Turkey’s declaration of State of Emergency has claimed the jobs of at least 2,308 media workers, according to a recent report prepared by DİSK Basın İş union.
Government decrees issued since the declaration of the State of Emergency have resulted in closure of 131 companies in the media sector over their alleged links to the July 15 coup attempt.
The number of registered workers in the media sector decreased by 2,305 comparing to the same figure before the State of Emergency, the report said.
Those who lost their jobs make up 2.4 of whole media workers in Turkey.
The report said the loss of jobs seems more prevalent in unregistered workers amid State of Emergency.

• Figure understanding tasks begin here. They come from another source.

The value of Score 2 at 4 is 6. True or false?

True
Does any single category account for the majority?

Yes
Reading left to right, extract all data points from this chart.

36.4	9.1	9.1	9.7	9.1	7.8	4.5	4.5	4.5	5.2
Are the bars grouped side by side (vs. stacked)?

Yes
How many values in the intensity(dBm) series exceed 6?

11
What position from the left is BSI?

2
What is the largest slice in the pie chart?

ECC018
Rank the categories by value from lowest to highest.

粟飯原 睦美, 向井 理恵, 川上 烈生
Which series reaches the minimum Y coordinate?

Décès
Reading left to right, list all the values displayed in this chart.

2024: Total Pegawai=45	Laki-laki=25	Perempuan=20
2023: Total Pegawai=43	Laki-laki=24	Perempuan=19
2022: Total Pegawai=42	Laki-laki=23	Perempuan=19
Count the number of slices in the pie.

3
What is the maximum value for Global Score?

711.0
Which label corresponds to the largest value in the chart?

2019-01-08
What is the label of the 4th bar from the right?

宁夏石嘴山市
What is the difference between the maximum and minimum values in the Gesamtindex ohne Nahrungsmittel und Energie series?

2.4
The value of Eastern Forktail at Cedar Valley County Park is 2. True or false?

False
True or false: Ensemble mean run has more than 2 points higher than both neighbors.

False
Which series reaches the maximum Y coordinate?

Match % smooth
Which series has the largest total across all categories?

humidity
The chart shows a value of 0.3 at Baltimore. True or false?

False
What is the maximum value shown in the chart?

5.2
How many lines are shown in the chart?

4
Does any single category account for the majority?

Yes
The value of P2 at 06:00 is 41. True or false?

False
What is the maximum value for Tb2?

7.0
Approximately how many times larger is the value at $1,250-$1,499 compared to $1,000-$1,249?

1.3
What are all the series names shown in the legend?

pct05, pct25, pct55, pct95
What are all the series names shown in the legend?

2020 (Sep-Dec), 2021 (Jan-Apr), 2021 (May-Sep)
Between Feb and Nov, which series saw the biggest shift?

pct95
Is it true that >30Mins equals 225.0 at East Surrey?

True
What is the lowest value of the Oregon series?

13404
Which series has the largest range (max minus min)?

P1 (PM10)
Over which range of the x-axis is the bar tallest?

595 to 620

Turkey survived a military coup attempt on July 15 which killed some 240 people and wounded a thousand others. While the government accuses the faith-based Gulen Movement of masterminding the putsch, the movement has repeatedly repudiated such claims, condemning any intervention into democratically-elected administrations.
The government closed down most of the abovementioned media outlets over their alleged links to the movement.
Accusations against the movement are nothing new. On March 4, Turkish government seized the country’s most highly selling newspaper Zaman over its links to the movement, as well.
More than 80,000 people have been purged from within public institutions while over 40,000 people have been detained over alleged links to the movement since July 15. Meanwhile, some 20,000 people were arrested, backing up claims that the government taps into the attempt in order to lock down dissidents.
About 75 journalists are currently held under custody with most of them detained over alleged terror charges.